**本文:**
- - - -

吉本ばななさんの「アムリタ」を読んでいる。

どこかのココロの記憶の隅に、ずううっとひっかかってた本。

最初の数行を読み始めた時、これはなんだ、と思った。

歳の離れた弟。そして、妹。突然の死。
ある出来事をきっかけにできてしまった、
わたしとわたしの記憶の間にあるもの。

設定は違うけど、主人公のきょうだいの構成や、
シチュエーションが、妙に自分とシンクロする。
ボタンを掛け違えたパジャマを着たまま、夢を見ているようだ。
奇妙な感覚。

胸かどこかがつっかえるような、懐かしさがまだ切ないような、
泣きたいような気持ちになる。
このまま読みすすめたくないような気持ちと、
ずーっと読んでいたい気持ちとが、
相反する。

吉本ばななさんの文章は、やさしくてせつないあたたかさが、
奥底に横たわるかなしみをつつんでいる感じがして、
じわり、じわりと胸にくる。

文中でも、亡くなった妹を思い出させる本を探すシーンがあったように、
主人公と弟のやりとりを読んでいるうちに、
弟が幼かった頃の思い出が浮かんでくる。

小学校3年の頃、弟が親の財布からお金を盗んだ事があったっけ。

- - - -

**指示文 1:**
エントリのうち、「table_cell ( n1 n2 -- n1+n2」を含む行から「table_cell 2OVER [164, 1211, 284, 1233]」を含む行まで、両端の行も含めて一字一句そのまま書き写してください。

**ラベル付きボックスのエントリ:**

- - - -

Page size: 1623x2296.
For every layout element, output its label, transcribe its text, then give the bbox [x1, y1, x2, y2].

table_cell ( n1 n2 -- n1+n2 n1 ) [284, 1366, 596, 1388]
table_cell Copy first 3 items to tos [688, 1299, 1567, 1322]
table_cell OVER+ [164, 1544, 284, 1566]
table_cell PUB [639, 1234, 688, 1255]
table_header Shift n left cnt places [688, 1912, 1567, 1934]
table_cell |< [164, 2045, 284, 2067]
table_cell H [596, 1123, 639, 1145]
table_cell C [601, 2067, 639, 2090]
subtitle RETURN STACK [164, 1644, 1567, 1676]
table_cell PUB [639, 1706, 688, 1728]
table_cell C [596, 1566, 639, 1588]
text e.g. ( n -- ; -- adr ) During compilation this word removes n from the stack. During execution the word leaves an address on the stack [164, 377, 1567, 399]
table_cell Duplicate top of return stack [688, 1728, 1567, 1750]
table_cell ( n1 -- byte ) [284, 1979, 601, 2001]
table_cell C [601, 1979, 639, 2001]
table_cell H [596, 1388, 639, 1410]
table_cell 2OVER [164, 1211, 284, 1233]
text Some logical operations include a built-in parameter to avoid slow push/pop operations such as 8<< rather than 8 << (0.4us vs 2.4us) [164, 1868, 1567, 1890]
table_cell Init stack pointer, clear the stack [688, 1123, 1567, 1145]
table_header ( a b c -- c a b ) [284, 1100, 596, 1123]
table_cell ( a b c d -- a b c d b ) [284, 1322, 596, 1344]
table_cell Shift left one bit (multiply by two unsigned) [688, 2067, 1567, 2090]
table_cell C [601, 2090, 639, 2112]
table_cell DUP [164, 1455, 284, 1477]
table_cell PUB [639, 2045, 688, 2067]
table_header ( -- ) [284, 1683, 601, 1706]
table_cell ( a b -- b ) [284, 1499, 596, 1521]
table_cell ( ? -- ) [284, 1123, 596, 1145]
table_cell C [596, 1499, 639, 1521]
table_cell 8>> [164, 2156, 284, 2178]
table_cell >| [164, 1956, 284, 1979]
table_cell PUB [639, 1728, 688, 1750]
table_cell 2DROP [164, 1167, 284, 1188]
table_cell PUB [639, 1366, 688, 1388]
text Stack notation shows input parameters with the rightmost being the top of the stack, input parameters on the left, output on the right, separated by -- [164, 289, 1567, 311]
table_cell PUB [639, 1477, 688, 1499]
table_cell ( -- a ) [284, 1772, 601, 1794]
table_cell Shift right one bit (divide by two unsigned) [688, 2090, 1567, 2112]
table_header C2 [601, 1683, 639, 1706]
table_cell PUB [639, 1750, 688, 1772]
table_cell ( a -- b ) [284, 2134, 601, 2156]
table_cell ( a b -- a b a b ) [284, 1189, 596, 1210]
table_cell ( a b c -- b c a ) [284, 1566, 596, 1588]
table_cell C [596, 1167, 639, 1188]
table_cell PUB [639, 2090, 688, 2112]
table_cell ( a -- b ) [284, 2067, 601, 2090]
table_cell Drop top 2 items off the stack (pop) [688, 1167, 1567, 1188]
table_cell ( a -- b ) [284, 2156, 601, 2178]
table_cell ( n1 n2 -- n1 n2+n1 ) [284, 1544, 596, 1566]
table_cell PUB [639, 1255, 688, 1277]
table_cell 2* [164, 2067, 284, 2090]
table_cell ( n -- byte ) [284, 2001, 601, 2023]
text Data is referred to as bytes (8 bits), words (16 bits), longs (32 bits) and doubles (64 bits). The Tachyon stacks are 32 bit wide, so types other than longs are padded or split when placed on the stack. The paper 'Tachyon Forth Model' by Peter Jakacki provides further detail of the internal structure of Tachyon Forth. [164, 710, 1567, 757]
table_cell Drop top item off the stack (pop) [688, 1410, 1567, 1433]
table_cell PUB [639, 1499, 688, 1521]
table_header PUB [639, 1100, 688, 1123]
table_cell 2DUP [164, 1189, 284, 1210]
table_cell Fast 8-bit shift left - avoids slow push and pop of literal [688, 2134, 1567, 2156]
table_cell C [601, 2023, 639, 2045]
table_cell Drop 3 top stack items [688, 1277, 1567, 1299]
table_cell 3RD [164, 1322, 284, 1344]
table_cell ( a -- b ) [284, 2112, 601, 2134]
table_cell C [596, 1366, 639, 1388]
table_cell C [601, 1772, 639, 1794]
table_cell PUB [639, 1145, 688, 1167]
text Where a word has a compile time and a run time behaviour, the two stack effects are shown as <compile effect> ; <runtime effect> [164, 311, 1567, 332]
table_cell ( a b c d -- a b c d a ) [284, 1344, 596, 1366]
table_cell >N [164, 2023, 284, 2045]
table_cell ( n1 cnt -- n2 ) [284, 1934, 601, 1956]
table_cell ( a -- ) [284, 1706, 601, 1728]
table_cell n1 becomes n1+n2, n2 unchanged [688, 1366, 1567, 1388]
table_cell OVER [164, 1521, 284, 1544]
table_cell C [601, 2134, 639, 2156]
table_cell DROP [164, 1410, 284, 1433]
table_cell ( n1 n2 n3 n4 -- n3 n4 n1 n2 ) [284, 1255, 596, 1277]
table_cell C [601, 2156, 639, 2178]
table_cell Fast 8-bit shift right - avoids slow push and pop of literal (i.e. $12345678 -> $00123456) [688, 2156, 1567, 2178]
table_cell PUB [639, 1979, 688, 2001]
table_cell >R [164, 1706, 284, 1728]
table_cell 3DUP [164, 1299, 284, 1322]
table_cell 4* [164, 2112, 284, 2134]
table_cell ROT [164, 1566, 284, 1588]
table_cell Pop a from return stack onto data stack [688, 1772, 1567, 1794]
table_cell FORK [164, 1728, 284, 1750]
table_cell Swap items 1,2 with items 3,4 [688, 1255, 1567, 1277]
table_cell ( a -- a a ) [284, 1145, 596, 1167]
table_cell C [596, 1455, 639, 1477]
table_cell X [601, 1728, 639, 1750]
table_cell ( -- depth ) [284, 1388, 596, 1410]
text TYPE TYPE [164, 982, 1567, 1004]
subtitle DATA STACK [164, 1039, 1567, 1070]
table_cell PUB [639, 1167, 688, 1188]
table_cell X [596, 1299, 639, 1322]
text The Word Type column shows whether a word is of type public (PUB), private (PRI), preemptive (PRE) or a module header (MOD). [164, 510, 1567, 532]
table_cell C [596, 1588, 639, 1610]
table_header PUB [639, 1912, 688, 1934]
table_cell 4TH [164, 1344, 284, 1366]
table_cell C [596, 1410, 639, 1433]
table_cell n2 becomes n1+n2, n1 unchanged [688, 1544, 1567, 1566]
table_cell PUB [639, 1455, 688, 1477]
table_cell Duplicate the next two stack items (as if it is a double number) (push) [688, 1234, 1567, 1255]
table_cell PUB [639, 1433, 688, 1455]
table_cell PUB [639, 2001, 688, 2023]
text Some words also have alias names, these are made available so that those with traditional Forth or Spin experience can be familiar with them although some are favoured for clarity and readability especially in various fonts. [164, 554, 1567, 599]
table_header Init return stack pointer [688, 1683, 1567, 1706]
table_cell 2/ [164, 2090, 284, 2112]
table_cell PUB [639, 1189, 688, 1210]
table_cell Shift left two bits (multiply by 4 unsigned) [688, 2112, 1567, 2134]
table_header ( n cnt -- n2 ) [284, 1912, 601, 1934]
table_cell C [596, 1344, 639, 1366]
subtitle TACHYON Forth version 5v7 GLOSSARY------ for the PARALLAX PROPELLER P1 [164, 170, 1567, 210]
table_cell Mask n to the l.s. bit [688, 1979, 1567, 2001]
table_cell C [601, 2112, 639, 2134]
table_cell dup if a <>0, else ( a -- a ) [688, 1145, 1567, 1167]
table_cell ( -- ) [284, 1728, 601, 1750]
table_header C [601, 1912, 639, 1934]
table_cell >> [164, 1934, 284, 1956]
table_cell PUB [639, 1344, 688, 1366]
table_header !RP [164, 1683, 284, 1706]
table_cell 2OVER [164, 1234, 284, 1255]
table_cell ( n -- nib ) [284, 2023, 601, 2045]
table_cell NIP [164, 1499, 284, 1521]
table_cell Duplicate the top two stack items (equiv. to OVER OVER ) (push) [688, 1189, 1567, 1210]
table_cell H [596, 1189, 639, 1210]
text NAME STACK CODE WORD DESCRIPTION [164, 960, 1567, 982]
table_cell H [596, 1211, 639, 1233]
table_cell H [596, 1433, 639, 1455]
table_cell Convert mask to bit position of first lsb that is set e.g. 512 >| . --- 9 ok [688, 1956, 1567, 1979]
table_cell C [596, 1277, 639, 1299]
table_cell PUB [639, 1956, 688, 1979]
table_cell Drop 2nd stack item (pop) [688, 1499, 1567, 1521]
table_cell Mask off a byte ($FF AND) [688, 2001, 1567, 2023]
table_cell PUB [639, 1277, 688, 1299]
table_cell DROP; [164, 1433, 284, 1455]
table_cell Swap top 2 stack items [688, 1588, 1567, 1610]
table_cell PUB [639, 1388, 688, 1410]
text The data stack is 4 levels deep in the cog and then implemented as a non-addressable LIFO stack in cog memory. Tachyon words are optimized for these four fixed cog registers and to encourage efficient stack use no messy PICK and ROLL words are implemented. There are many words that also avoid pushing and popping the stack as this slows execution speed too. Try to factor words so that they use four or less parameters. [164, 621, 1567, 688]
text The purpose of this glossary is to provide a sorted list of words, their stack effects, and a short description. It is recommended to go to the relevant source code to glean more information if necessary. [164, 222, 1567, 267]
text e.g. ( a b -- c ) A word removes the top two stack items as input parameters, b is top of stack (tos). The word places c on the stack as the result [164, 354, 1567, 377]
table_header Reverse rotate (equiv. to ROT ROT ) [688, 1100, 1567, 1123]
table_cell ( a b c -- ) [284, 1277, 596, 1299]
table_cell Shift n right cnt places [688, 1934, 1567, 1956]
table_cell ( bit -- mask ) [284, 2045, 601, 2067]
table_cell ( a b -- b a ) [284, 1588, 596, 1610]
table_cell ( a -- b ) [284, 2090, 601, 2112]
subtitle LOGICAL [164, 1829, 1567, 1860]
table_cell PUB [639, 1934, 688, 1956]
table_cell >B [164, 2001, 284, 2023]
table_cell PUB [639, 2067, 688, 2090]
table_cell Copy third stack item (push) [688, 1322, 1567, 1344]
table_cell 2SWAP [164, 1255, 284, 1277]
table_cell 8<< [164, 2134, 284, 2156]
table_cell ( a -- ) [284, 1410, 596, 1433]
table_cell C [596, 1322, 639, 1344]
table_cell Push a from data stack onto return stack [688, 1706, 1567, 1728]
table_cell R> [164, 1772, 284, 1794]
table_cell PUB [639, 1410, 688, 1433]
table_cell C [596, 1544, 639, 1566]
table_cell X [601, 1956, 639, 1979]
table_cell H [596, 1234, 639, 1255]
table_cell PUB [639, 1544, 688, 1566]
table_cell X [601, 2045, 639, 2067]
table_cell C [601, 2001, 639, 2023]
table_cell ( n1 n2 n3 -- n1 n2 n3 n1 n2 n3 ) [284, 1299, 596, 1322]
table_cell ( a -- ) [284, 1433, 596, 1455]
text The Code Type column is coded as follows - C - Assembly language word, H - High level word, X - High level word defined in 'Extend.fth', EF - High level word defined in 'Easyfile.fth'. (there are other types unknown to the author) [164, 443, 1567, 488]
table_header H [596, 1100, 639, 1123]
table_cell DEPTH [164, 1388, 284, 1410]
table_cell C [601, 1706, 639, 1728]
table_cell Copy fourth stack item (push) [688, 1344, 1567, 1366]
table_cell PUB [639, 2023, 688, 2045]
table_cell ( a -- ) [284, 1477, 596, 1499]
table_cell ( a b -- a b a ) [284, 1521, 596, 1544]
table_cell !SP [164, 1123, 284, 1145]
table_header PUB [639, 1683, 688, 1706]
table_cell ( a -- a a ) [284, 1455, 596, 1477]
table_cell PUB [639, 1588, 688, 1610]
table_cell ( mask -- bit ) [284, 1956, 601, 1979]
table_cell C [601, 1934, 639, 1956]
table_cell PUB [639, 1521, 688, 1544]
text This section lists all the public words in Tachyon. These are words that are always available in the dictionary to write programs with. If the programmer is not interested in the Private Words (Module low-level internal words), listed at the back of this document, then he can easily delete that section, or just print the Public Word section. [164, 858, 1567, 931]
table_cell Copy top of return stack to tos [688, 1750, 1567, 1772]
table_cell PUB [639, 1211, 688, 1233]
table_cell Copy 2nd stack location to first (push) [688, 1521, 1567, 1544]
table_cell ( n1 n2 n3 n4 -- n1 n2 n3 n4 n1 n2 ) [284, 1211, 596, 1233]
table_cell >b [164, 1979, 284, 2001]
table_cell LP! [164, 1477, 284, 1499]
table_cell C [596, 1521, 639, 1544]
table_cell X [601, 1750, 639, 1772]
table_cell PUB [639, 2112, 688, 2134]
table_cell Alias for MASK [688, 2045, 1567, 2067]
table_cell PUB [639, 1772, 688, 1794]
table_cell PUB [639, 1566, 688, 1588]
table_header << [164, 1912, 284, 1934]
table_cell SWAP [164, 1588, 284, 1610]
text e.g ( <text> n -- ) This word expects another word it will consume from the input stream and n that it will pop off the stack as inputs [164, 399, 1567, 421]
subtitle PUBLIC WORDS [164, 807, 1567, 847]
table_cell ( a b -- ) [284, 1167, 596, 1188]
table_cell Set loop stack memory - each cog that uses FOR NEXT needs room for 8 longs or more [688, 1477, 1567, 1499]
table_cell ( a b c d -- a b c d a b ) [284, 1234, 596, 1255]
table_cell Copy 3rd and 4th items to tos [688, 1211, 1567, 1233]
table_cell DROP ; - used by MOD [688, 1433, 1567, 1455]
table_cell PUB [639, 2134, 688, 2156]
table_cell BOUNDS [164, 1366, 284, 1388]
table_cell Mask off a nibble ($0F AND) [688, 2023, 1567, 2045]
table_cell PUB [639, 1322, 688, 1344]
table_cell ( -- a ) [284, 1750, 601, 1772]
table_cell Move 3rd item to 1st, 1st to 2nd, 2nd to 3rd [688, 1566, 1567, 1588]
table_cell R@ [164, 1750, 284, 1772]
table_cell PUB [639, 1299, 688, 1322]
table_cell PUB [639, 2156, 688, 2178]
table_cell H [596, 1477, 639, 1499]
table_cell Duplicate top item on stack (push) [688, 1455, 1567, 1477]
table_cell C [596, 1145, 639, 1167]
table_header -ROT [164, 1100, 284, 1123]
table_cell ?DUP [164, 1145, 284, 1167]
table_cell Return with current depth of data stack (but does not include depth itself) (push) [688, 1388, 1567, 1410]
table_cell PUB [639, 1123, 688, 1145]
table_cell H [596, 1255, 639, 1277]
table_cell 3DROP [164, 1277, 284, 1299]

- - - -

**指示文 2:**
本文で、「〜ような」の形で気持ちを言い表している語句をすべて挙げると、どれになりますか。

**解答文 1:**
table_cell ( n1 n2 -- n1+n2 n1 ) [284, 1366, 596, 1388]
table_cell Copy first 3 items to tos [688, 1299, 1567, 1322]
table_cell OVER+ [164, 1544, 284, 1566]
table_cell PUB [639, 1234, 688, 1255]
table_header Shift n left cnt places [688, 1912, 1567, 1934]
table_cell |< [164, 2045, 284, 2067]
table_cell H [596, 1123, 639, 1145]
table_cell C [601, 2067, 639, 2090]
subtitle RETURN STACK [164, 1644, 1567, 1676]
table_cell PUB [639, 1706, 688, 1728]
table_cell C [596, 1566, 639, 1588]
text e.g. ( n -- ; -- adr ) During compilation this word removes n from the stack. During execution the word leaves an address on the stack [164, 377, 1567, 399]
table_cell Duplicate top of return stack [688, 1728, 1567, 1750]
table_cell ( n1 -- byte ) [284, 1979, 601, 2001]
table_cell C [601, 1979, 639, 2001]
table_cell H [596, 1388, 639, 1410]
table_cell 2OVER [164, 1211, 284, 1233]

**解答文 2:**
・胸かどこかがつっかえるような
・懐かしさがまだ切ないような
・泣きたいような
・このまま読みすすめたくないような